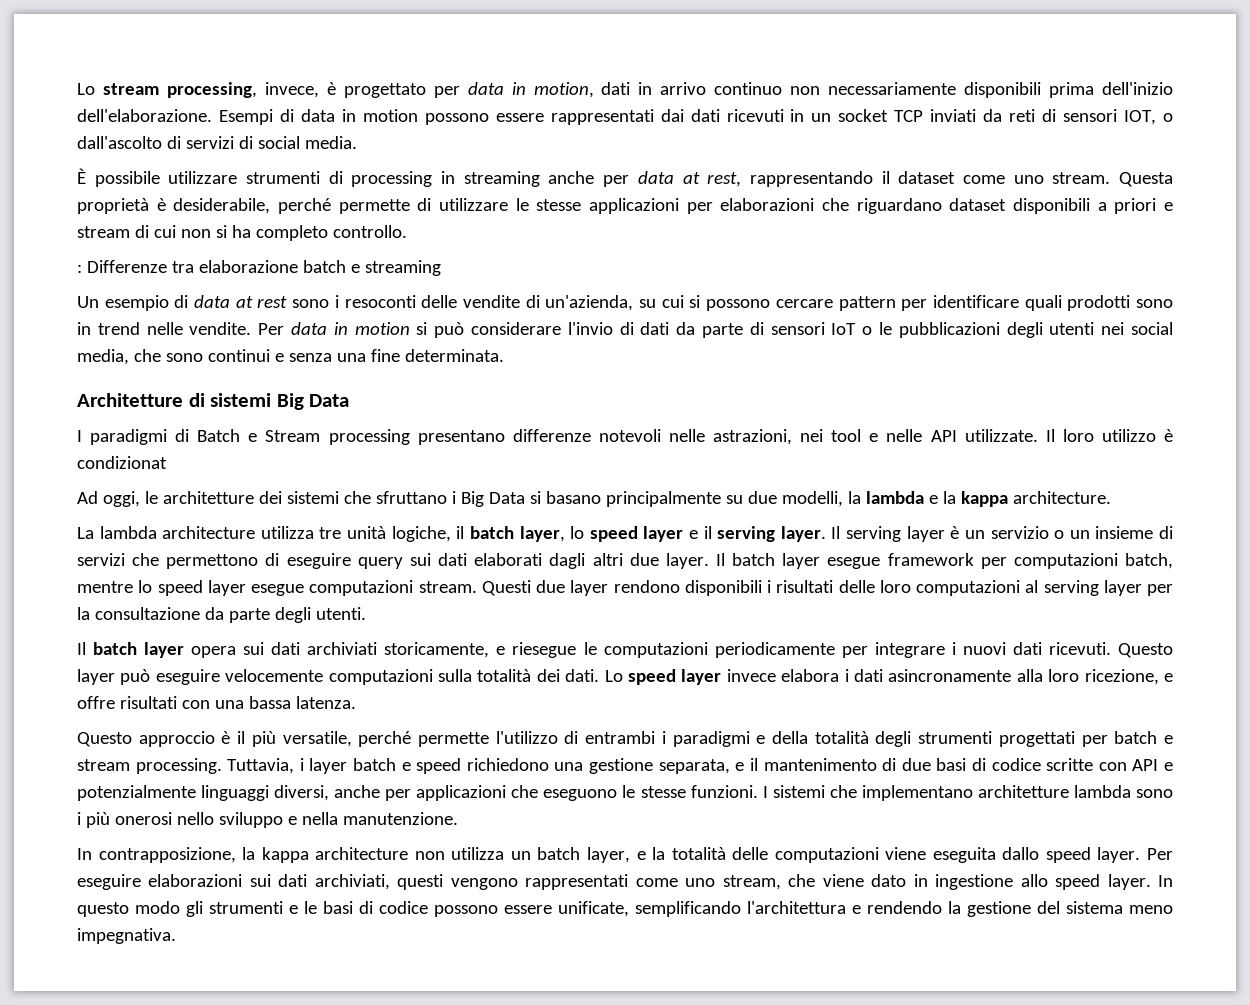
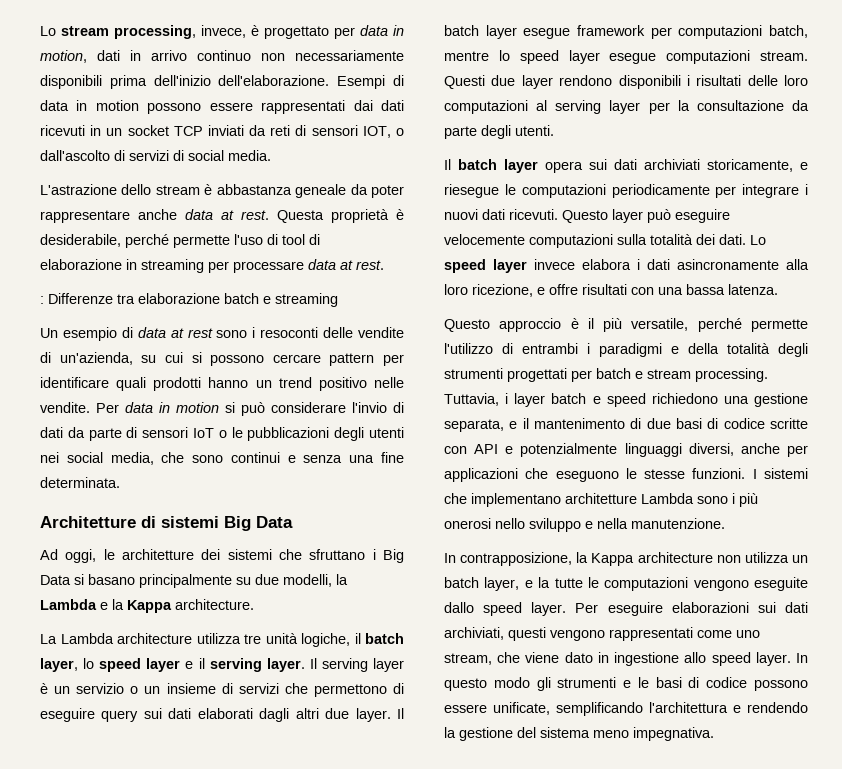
[77,168,1111,187] È possibile utilizzare strumenti di processing in streaming anche per data at rest, rappresentando il dataset come uno stream. -> [40,184,404,198] [40,209,269,223] L'astrazione dello stream è abbastanza geneale da poter rappresentare anche data at rest.
[417,198,1173,214] [77,225,407,241] di utilizzare le stesse applicazioni per elaborazioni che riguardano dataset disponibili a priori e stream di cui non si ha completo controllo. -> [234,234,320,245] [40,259,384,273] l'uso di tool di elaborazione in streaming per processare data at rest.
[1135,299,1173,308] [77,322,140,335] sono in trend -> [208,377,367,391] hanno un trend positivo
[77,429,1173,445] [77,456,167,469] // I paradigmi di Batch e Stream processing presentano differenze notevoli nelle astrazioni, nei tool e nelle API utilizzate. Il loro utilizzo è condizionat -> (293, 522) none
[865,491,1008,507] lambda e la kappa -> [40,599,172,613] Lambda e la Kappa
[99,526,157,539] lambda -> [60,633,114,644] Lambda
[1073,785,1131,798] lambda -> [641,493,694,504] Lambda
[261,847,309,863] kappa -> [591,553,635,566] Kappa
[671,847,996,863] totalità delle computazioni viene eseguita -> [554,577,808,591] tutte le computazioni vengono eseguite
=======
◆ **Task description**
The lines to write out are those from the first line of the listing above through the line bearing "[261,847,309,863] kappa ->", both included, copied exactly with pictures dropped.

◆ **Exercise answer**
[77,168,1111,187] È possibile utilizzare strumenti di processing in streaming anche per data at rest, rappresentando il dataset come uno stream. -> [40,184,404,198] [40,209,269,223] L'astrazione dello stream è abbastanza geneale da poter rappresentare anche data at rest.
[417,198,1173,214] [77,225,407,241] di utilizzare le stesse applicazioni per elaborazioni che riguardano dataset disponibili a priori e stream di cui non si ha completo controllo. -> [234,234,320,245] [40,259,384,273] l'uso di tool di elaborazione in streaming per processare data at rest.
[1135,299,1173,308] [77,322,140,335] sono in trend -> [208,377,367,391] hanno un trend positivo
[77,429,1173,445] [77,456,167,469] // I paradigmi di Batch e Stream processing presentano differenze notevoli nelle astrazioni, nei tool e nelle API utilizzate. Il loro utilizzo è condizionat -> (293, 522) none
[865,491,1008,507] lambda e la kappa -> [40,599,172,613] Lambda e la Kappa
[99,526,157,539] lambda -> [60,633,114,644] Lambda
[1073,785,1131,798] lambda -> [641,493,694,504] Lambda
[261,847,309,863] kappa -> [591,553,635,566] Kappa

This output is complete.